## Discrete Q-Learning

### Simple Q-Learning Example

This brain shows basic use of DiscreteQLearningNode in the GridWorld. The Node receives state description as GlobalData (variables + constants) from the World. The reward is defined as a change of the state of the lights ($values \in \lbrace 0, 1 \rbrace$). The nodes on the left detect changes of variables and select the one for the lights. In the current state, actions are chosen randomly - GlobalMotivation is set to 0. Utilities published by the DiscreteQLearningNode are multiplied by the UtilityScaling value.

The following figure shows state of the memory after about 400 simulation steps. It can be seen that the agent received reward two times. Also, the agent visited only left part of the World (including door), therefore the $\mathbf{Q}(s,a)$ matrix has currently dimensions only: $10 \times 6 ~states \times 6 ~actions$. The QLearningObserver shows:

• graphical representation of the action with the highest utility.
• color corresponds to the value of the utility of the best action (see the Guides section).

It can be seen that the Eligibility Trace wrote the $Q$ values on multiple positions back in time. Also we can see that the current strategy already leads towards pressing the switch, despite the fact that it is suboptimal.

### Composition of two Q-Learning Strategies

The example shows how two different strategies can be composed as described in the Guides section. The task is identical to the brain above, but there is one additional DiscreteQLearningNode, which learns different strategy - receives reward when controlling the door. By the UtilityScaling sliders it is possible to prioritize between these strategies.

### Q-Learning plays TicTacToe

The brain can be seen in the figure. The TicTacToeWorld only receives actions and sends events indicating whether:

• the player won
• the player lost
• the last player's action was incorrect (position already occupied, take another action)

It has common output indicating state of the game. For each player there is a separate Event output and Action input. The world sends Signal which player should play at a given time step. Each player is placed in the ConditionalGroup, which runs the node only if the $signal \in \lbrace PlayerOSignal, PlayerXSignal \rbrace$ is raised.

Here, the PlayerO ConditionalGroup contains TicTacToePlayerNode and RL-PlayerX group contains DiscreteQLearning Node. The reward signal is defined as follows:

• try to win
• avoid losing
• avoid incorrect moves with a lower importance

#### How to Use

In this case, the world is "not passive". In case that the RL-PlayerX produces only random actions it will receive only punishments most of the time. The following approach works well:

• Set the Difficulty parameter of the TicTacToePlayerNode to some lower value (e.g. 0.25~0.5)
• Set the GlobalMotivation to some small value (around 0.5).
• Test the learning convergence:
• Set the GlobalMotivation to 1.0
• Observe the output of the Reward+Punishment X Node in order to see how well the RL-PlayerX plays.
• Around time step no. 150000, the RL-PlayerX should play relatively well against Difficulty 0.5 .

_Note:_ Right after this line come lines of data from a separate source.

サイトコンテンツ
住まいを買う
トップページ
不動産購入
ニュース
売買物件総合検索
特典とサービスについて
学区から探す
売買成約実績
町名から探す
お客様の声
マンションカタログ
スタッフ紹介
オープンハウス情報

### Two Q-Learning Nodes play TicTacToe

The same task as in the previous example. But in this case, two Nodes learn to play TicTacToe against each other. User can alter the motivation and observe the effect on playing.

### HARM Node Examples

These examples show usage of the DiscreteHarmNode, see the Guides section for more details.

The GridWorld contains an agent, walls and several controlled objects (2 doors and 1 light in this case) and switches which control them. The agent is allowed to use 6 primitive actions $\mathbf{A}=\lbrace Left, Right, Up, Down, Noop, Press \rbrace$. If the agent is on the same position as a switch and executes the $Press$ action, the corresponding switch and its controlled object (e.g. door) change the state. Note: since the DridWorld publishes state of each switch and its controlled object separately, the DiscreteHarmNode learns two identical strategies for each of these variables.

The following figures illustrate how to use the Node after it has already learned strategies:

• ManualOverride slider is set to 1.0
• User can choose which Abstract Actions should the agent follow by setting their motivation values.

In this case, the motivation is manually set to turn on the light - press a button in the left bottom corner.

Note that the SRPObserver can be used to show only two selected dimensions of a multi-dimensional $\mathbf{Q}(s,a)$ matrix. In this case, the X and Y variables are shown, the rest of dimensions is taken from the current state of the environment. The mark at each position depicts the action with the maximum utility value and the mark represents this action.

In the state that the door on the way are closed, the strategy leads first towards the switch that controls these door.

After opening the door, the strategy leads directly towards the switch that controls the lights (here, the SRPObserver shows different dimension of the matrix).